Goal of the exercise: Each line of the listing that includes the string "visado" needs to be located and copied.

Available data:
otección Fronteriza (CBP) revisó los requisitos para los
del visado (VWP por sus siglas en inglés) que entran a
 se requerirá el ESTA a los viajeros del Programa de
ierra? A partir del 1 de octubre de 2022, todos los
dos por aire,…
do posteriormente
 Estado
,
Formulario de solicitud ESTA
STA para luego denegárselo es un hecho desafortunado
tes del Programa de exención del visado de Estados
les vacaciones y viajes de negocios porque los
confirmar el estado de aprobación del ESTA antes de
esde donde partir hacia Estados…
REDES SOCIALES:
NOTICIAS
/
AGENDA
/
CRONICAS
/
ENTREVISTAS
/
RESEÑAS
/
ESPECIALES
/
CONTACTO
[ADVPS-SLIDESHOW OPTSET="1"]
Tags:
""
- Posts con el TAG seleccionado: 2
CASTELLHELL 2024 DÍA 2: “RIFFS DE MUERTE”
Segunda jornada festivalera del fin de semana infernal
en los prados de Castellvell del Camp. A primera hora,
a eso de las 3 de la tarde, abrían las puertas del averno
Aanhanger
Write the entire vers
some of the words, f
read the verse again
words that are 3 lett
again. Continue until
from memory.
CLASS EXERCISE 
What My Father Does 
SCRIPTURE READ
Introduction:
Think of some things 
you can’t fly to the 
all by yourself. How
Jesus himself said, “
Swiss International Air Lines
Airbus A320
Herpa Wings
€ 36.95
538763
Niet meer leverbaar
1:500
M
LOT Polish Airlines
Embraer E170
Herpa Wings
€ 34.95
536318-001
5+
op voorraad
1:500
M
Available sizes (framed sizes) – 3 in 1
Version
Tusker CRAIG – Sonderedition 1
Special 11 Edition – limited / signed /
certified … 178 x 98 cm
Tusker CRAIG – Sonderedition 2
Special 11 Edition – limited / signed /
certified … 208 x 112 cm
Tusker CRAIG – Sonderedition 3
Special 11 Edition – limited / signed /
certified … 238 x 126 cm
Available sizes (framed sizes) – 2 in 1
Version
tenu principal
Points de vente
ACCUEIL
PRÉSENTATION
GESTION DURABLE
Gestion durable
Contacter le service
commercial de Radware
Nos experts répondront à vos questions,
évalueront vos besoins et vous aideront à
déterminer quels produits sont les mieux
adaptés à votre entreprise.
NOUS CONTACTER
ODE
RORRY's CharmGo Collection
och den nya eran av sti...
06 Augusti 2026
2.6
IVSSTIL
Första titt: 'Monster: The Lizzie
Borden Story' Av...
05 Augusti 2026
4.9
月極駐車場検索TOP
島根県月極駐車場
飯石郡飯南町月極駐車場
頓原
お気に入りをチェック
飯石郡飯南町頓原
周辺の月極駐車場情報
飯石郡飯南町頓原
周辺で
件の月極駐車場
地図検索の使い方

Completed exercise:
del visado (VWP por sus siglas en inglés) que entran a
tes del Programa de exención del visado de Estados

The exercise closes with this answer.